Might not be a true mirror but some sort of high-end plasma screen with a rapid aging filter from Instagram or Snapchat. Even when dealing with antiquity, technology intruded like an unwanted visitor.
The other window was draped with a black velvet background with a Gothic Victorian double-door curio cabinet as the centerpiece. The top followed a pointed design reminiscent of church steps and roofs. The paned glass duplicated the motif-the design of leaded glass mimicked the wrought iron fencing surrounding grounds and graveyards.
Again my reflection splashed against many gilded mirrors floating against the velvet background. This time, I was aging backward, seeing my face as a teenager, a tween, a six-year-old, a toddler, and a baby. The results were fairly accurate.
The company must have contracted a tech firm for the display.
I checked my watch. Ten minutes before and the right time to make my entrance. I tugged on the polished brass handles and stepped into the shop.
"Ah, Ms. Buhay. You're early." My interviewer and potential supervisor greeted me at the door. "Welcome."
Mr. Samson was a septuagenarian expat with a soothing voice well suited for narrating nature documentaries. He was handsome in his old age and made me wonder what he looked like in his prime. Perhaps I could ask him to stand in front of those mirrors outside.
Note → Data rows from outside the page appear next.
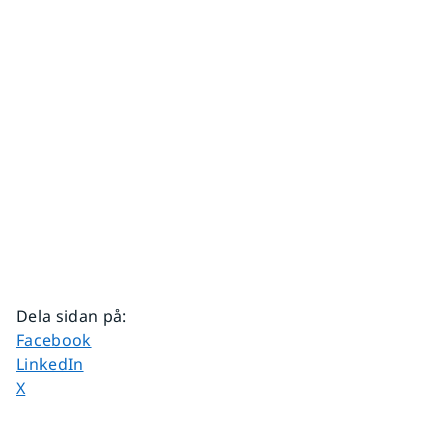
Dela sidan på
:
Dela sidan på
Facebook
Dela sidan på
LinkedIn
Dela sidan på
X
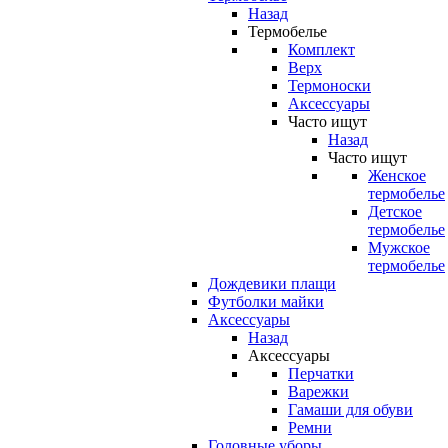
Назад
Термобелье
Комплект
Верх
Термоноски
Аксессуары
Часто ищут
Назад
Часто ищут
Женское
термобелье
Детское
термобелье
Мужское
термобелье
Дождевики плащи
Футболки майки
Аксессуары
Назад
Аксессуары
Перчатки
Варежки
Гамаши для обуви
Ремни
Головные уборы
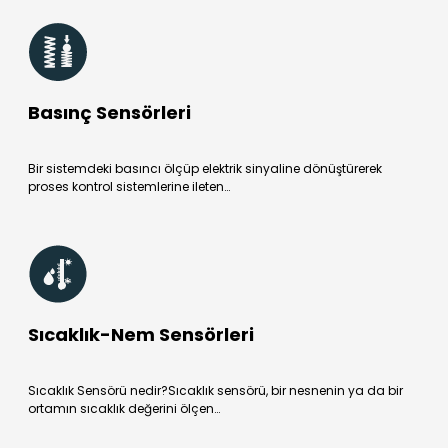
Basınç Sensörleri
Bir sistemdeki basıncı ölçüp elektrik sinyaline dönüştürerek
proses kontrol sistemlerine ileten…
Sıcaklık-Nem Sensörleri
Sıcaklık Sensörü nedir?Sıcaklık sensörü, bir nesnenin ya da bir
ortamın sıcaklık değerini ölçen…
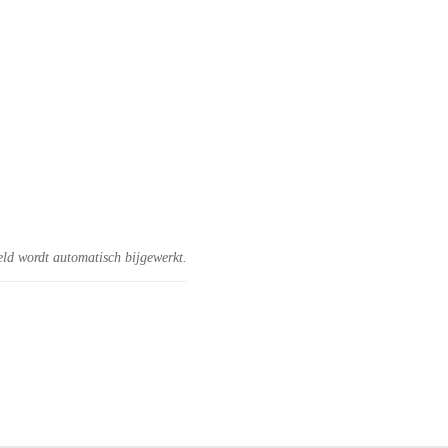
eld wordt automatisch bijgewerkt.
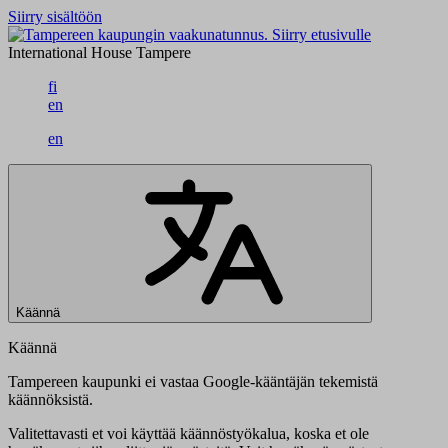
Siirry sisältöön
Siirry etusivulle
International House Tampere
fi
en
en
Käännä
Käännä
Tampereen kaupunki ei vastaa Google-kääntäjän tekemistä
käännöksistä.
Valitettavasti et voi käyttää käännöstyökalua, koska et ole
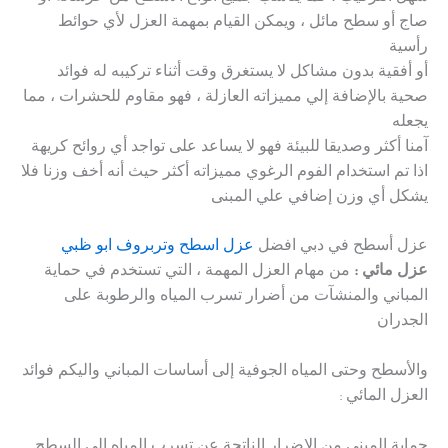
صاج أو سطح مائل ، ويمكن القيام بمهمة العزل لأي حوائط
رأسية
أو أفقية بدون مشاكل لا يستغرق وقت أثناء تركيبه له فوائد
صحية بالإضافة إلي مميزاته العازلة ، فهو مقاوم للحشرات ، مما
يجعله
آمنا أكثر وصديقا للبيئة فهو لا يساعد على تواجد أي روائح كريهة
اذا تم استخدام الفوم الرغوي مميزاته أكثر حيث أنه أخف وزنا فلا
يشكل أي وزن إضافي علي المبنى
عزل أسطح في دبي افضل
عزل اسطح وتربروف ابو ظبي
عزل مائي :
من مهام العزل المهمة ، التي تستخدم في حماية
المباني والمنشآت من أضرار تسرب المياه والرطوبة على
الجدران
والأسطح وحتى المياه الجوفية إلى أساسات المباني واليكم فوائد
العزل المائي :
حماية المبنى من الاضرار الناتجة عن تسرب المياه إلى السطح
He pronounced my last name perfectly. Boo-hai. My Filipino last name often tripped up American tongues and created a mangled auditory mess. I could have gone as some of my relatives have, ignoring the mistake in order to conform. I was born and raised in Morton Grove, a suburb of Chicago, and the most American trait I could think of was to stubbornly correct people until they get it right, no matter how exhausting or tedious. My last name in Tagalog meant "life," and I refused to hear anything but its true pronunciation.
The minimalism of the window display contrasted with the cluttered interior, embodying the Victorian hoarder aesthetic. Every shelf, cabinet, and leveled surface housed a priceless antique in perfect condition free of dust. Thankfully, the polished wooden-paneled floor was clear, and the set paths throughout were wide enough to alleviate any anxiety of breakage or accidents from an errant limb.
Instead of an expected musty smell, the shop had the sterility of a museum, yet there was a faint trace of sandalwood incense lingering in the air. The soft hum of the air-conditioning vents kept the temperature comfortable, unlike some of the stores I'd been to. Taking the tube wilted me. Give me months of frigid winter and I'd be fine, but sweltering summer heat without air-conditioning was a deal-breaker.
Mr. Samson pulled out my printed résumé and tapped the sheet. "Your credentials are impressive. If it were up to me, I'd be ready to hire you, but I've been told to conduct the formal interview first." He gestured toward two Queen Anne chairs with golden brocade upholstery to the left of the cash register.
We took our seats.
I crossed my legs at the ankles and kept my hands stacked on my lap.
"This is by no means a rigorous inquiry. The owner of the shop insisted on only three questions." He withdrew his reading glasses along with a folded piece of paper from his inside jacket pocket.
My shoulders lowered. This was better than a multiday battery of pointless interviews with different department heads. One of the reasons I wanted this position was the appeal of dealing with fewer people, because the night shift meant minimal clients, and appraisals and acquisitions were the bulk of my responsibilities.
"How well do you adapt to change?" He squinted at the paper and then at me.
"I can manage it with ease. I tend to prepare for any scenario to be able to handle anything thrown at me."